Было так, словно его улица погибла в землетрясении, взорвалась, распылилась. Сумасшествием было представлять себе Эвелину, ушедшую гулять в Гельтоу и одновременно разбившуюся вместе с аэропланом на французской границе. Все расщепилось и было видно теперь вдвойне, один факт нагромождался на другой в стеклянистой перспективе, калейдоскоп пугающих картин кружился перед закрытыми глазами Дросте. Он поднес руку к подбородку, покрытому собиравшимися на нем каплями пота, – он замечал точно такой-же жест у обвиняемых, готовых лишиться сил под допросом. Ему казалось, что у него в черепе помещаются сейчас два мозга. Один из них был взбудоражен и безумно метался, – это был сумасшедший мозг, а другой наблюдал за ним и делал ясные и логические выводы.

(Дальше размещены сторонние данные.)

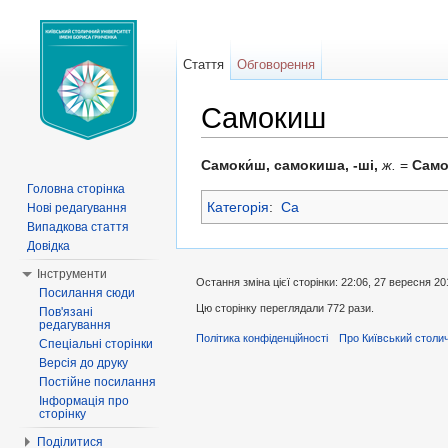
Стаття
Обговорення
Самокиш
Перейти до:
навігація
,
пошук
Самоки́ш, самокиша, -ші,
ж.
=
Само
Головна сторінка
Категорія
:
Са
Нові редагування
Випадкова стаття
Довідка
Інструменти
Остання зміна цієї сторінки: 22:06, 27 вересня 20
Посилання сюди
Цю сторінку переглядали 772 рази.
Пов'язані
редагування
Політика конфіденційності
Про Київський столич
Спеціальні сторінки
Версія до друку
Постійне посилання
Інформація про
сторінку
Поділитися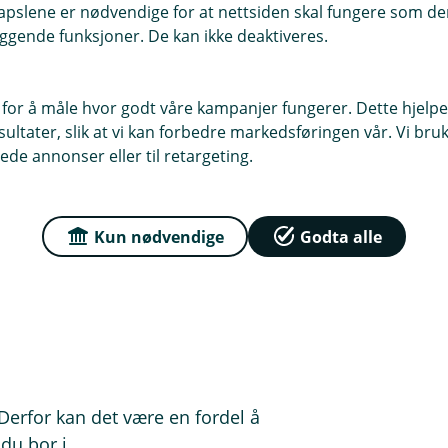
givning.
pslene er nødvendige for at nettsiden skal fungere som den
ggende funksjoner. De kan ikke deaktiveres.
 for å måle hvor godt våre kampanjer fungerer. Dette hjelper
ltater, slik at vi kan forbedre markedsføringen vår. Vi bruke
 din
ede annonser eller til retargeting.
Kun nødvendige
Godta alle
g, pusse opp, få barn eller planlegge
. Derfor kan det være en fordel å
du bor i.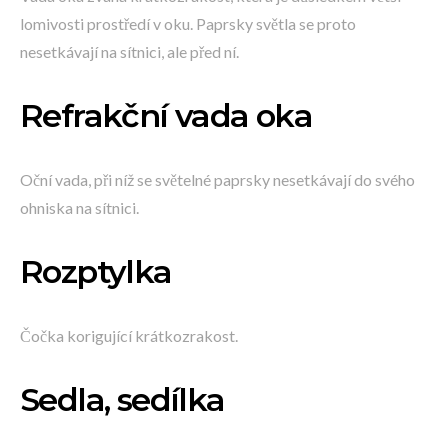
lomivosti prostředí v oku. Paprsky světla se proto
nesetkávají na sítnici, ale před ní.
Refrakční vada oka
Oční vada, při níž se světelné paprsky nesetkávají do svého
ohniska na sítnici.
Rozptylka
Čočka korigující krátkozrakost.
Sedla, sedílka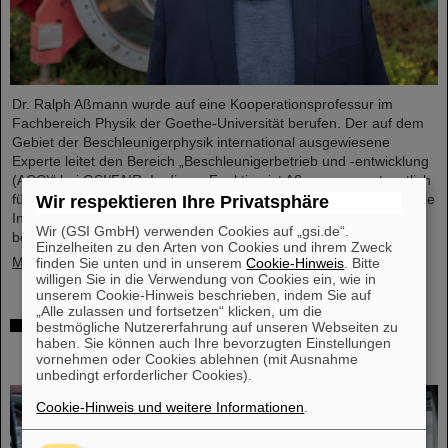
Dr. Ralph Aßmann wurde auf eine Kooperationsprofessur im
Fachbereich Physik der Goethe-Universität berufen. Der auf dem
Gebiet der Beschleunigerphysik international ausgewiesene
Experte leitet den Bereich „Beschleunigerbetrieb und -entwicklung
(ACC)“ bei GSI/FAIR. In dieser Funktion ist Aßmann verantwortlich
für den Betrieb der bestehenden Beschleunigeranlagen und für die
Wir respektieren Ihre Privatsphäre
Integration und Inbetriebnahme der sich derzeit im Bau
Wir (GSI GmbH) verwenden Cookies auf „gsi.de“.
befindlichen internationalen Teilchenbeschleunigeranlage FAIR.…
Einzelheiten zu den Arten von Cookies und ihrem Zweck
Mehr »
finden Sie unten und in unserem
Cookie-Hinweis
. Bitte
willigen Sie in die Verwendung von Cookies ein, wie in
unserem Cookie-Hinweis beschrieben, indem Sie auf
„Alle zulassen und fortsetzen“ klicken, um die
Gleichzeitige Beschleunigung von zwei
bestmögliche Nutzererfahrung auf unseren Webseiten zu
haben. Sie können auch Ihre bevorzugten Einstellungen
Ionenstrahlen: Einzigartiges Verfahren im
vornehmen oder Cookies ablehnen (mit Ausnahme
Ringbeschleuniger SIS18 demonstriert
unbedingt erforderlicher Cookies).
Cookie-Hinweis und weitere Informationen
.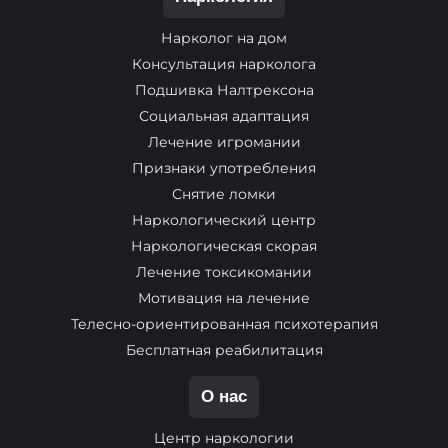
Нарколог на дом
Консультация нарколога
Подшивка Налтрексона
Социальная адаптация
Лечение игромании
Признаки употребления
Снятие ломки
Наркологический центр
Наркологическая скорая
Лечение токсикомании
Мотивация на лечение
Телесно-ориентированная психотерапия
Бесплатная реабилитация
О нас
Центр наркологии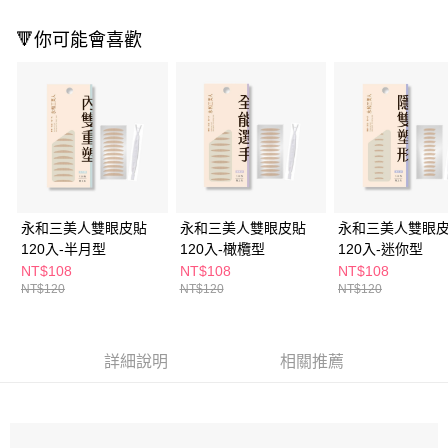
ATM／網路銀行／等多元方式進行付款，方視為交易完成。
萊爾富取貨付款
※ 請注意：結帳手續完成當下不需立刻繳費，但若您需要取消訂單，請聯絡
🔻你可能會喜歡
每筆NT$65，滿NT$490(含以上)免運費
購買商品的店家。未經商家同意取消之訂單仍視為有效，需透過AFTEE先享
後付繳納相關費用。
付款後萊爾富取貨
※ 交易是否成功請以「AFTEE先享後付 」之結帳頁面顯示為準，若有關於
是否繳費成功／繳費後需取消欲退款等相關疑問，請聯繫「AFTEE先享後付
每筆NT$65，滿NT$490(含以上)免運費
客戶支援中心」
https://netprotections.freshdesk.com/support/home
7-11取貨付款
【注意事項】
１．透過由恩沛科技股份有限公司提供之「AFTEE先享後付」服務完成之交
每筆NT$65，滿NT$490(含以上)免運費
易，需依本服務之必要範圍內提供個人資料，並將交易相關給付款項請求債
權轉讓予恩沛科技股份有限公司。
付款後7-11取貨
２．關於個人資料處理事宜，請瀏覽以下網址：
永和三美人雙眼皮貼
永和三美人雙眼皮貼
永和三美人雙眼
每筆NT$65，滿NT$490(含以上)免運費
https://aftee.tw/terms/#terms3
120入-半月型
120入-橄欖型
120入-迷你型
３．未成年的使用者請事先徵得法定代理人或監護人之同意方可使用
宅配(本島)
NT$108
NT$108
NT$108
「AFTEE先享後付」，若未經同意申辦者引起之損失，本公司不負相關責
NT$120
NT$120
NT$120
任。
每筆NT$100，滿NT$790(含以上)免運費
４．使用「AFTEE先享後付」時，將依據個別帳號之用戶狀況，依本公司即
時審查核予不同之上限額度；若仍有額度不足之情形，本公司將視審查結果
付款後寶雅門市自取(由倉庫統一出貨)
請求用戶進行身份認證。
詳細說明
相關推薦
每筆NT$80，滿NT$290(含以上)免運費
５．嚴禁一人註冊多個帳號或使用他人資訊註冊。若發現惡意使用之情形，
恩沛科技股份有限公司將有權停止該用戶之使用額度並採取法律行動。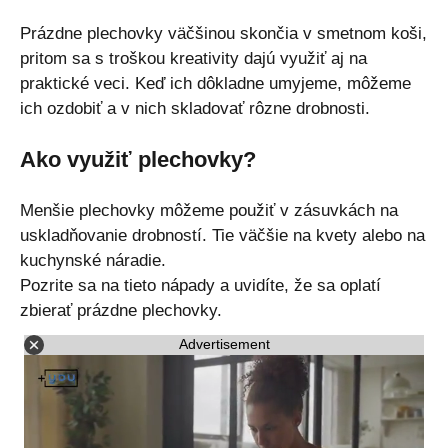
Prázdne plechovky väčšinou skončia v smetnom koši,
pritom sa s troškou kreativity dajú využiť aj na
praktické veci. Keď ich dôkladne umyjeme, môžeme
ich ozdobiť a v nich skladovať rôzne drobnosti.
Ako využiť plechovky?
Menšie plechovky môžeme použiť v zásuvkách na
uskladňovanie drobností. Tie väčšie na kvety alebo na
kuchynské náradie.
Pozrite sa na tieto nápady a uvidíte, že sa oplatí
zbierať prázdne plechovky.
Advertisement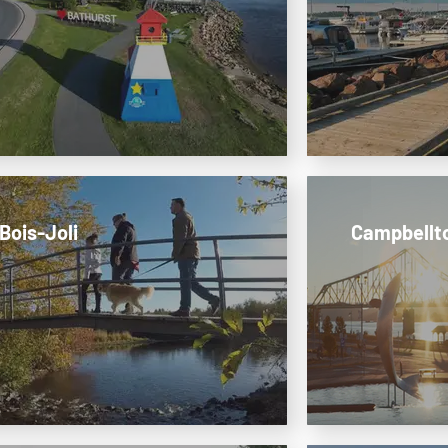
Bois-Joli
Campbellt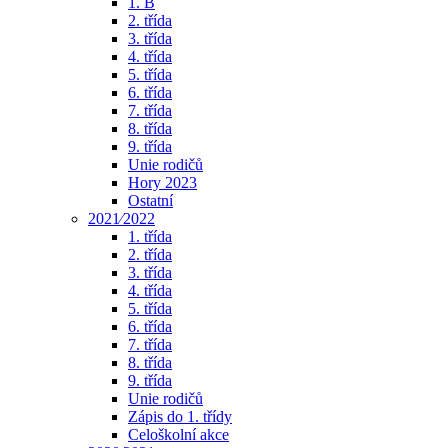
1. B
2. třída
3. třída
4. třída
5. třída
6. třída
7. třída
8. třída
9. třída
Unie rodičů
Hory 2023
Ostatní
2021⁄2022
1. třída
2. třída
3. třída
4. třída
5. třída
6. třída
7. třída
8. třída
9. třída
Unie rodičů
Zápis do 1. třídy
Celoškolní akce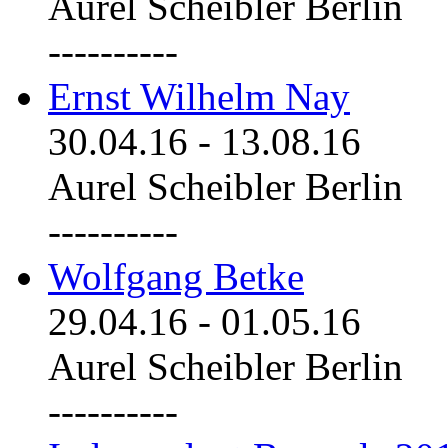
Aurel Scheibler Berlin
----------
Ernst Wilhelm Nay
30.04.16
-
13.08.16
Aurel Scheibler Berlin
----------
Wolfgang Betke
29.04.16
-
01.05.16
Aurel Scheibler Berlin
----------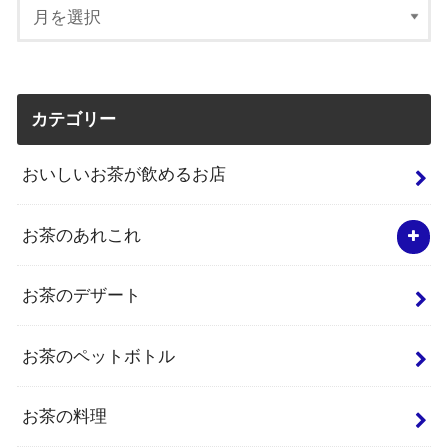
カテゴリー
おいしいお茶が飲めるお店
お茶のあれこれ
お茶のデザート
お茶のペットボトル
お茶の料理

– Значит, Эвелина мертва, – подумал здоровый мозг, и эта мысль была не болью, а тупым ударом. Значит, она была в Париже, в то время, как он думал, что она в Гельтоу. И эта мысль жгла и грызла его гораздо острее, чем мысль о ее смерти. Что она делала в Париже? Каким образом он не знал о ее поездке? «Неужто я жил, окруженный ложью, на тонком льду вместо дома», – подумал он или, вернее, эта мысль мучительно и неотвратимо создалась в его мозгу сама.
Он обвел взглядом стены и пол: все качалось, ничто не стояло спокойно на месте… «Но ведь она боялась ездить одна даже в городской подземной железной дороге, – как же она могла потерпеть катастрофу в аэроплане?» – подумал он, и эта мысль опять таки была мучительна. Значит, она была не одна последовал холодный и безжалостный ответ, данный ему неутомимым мозгом, не перестававшим обдумывать эту проблему. Все это время он дрожащей рукой прижимал к уху телефонную трубку, но ничего не слышал. Может быть потому, что ничего не было сказано.
– Не предпринимай ничего, пока я не приеду. Я сейчас буду у тебя, – сказал голос Марианны.
Он раздался издалека, как будто с другой планеты или в ужасном сне.
Последовал промежуток времени, во время которого Дросте ничего не чувствовал, хотя он так и не узнал потерял ли он сознание. Затем он услышал женский голос, спрашивавший с раздражением:
– Вы закончили разговор? Да? Тогда пожалуйста повесьте же трубку. Дросте увидел, что все еще держал в руке телефонную трубку. Он взглянул на промокательную бумагу лежавшего перед ним бювара, – его глаза медленно и точно проследили очертание нескольких клякс. Потом он взял карандаш и прибавил еще несколько виноградных кистей к тем, которые уже нарисовал на промокательной бумаге. Подняв упавшую на пол книгу, он прочел строчку, на которую лег его указательный палец: «точно так же, как мечта алхимиков всех веков была абсурдна и лишена логики. Если бы можно было делать золото, оно немедленно и автоматически потеряло бы свою ценность и значение, как.».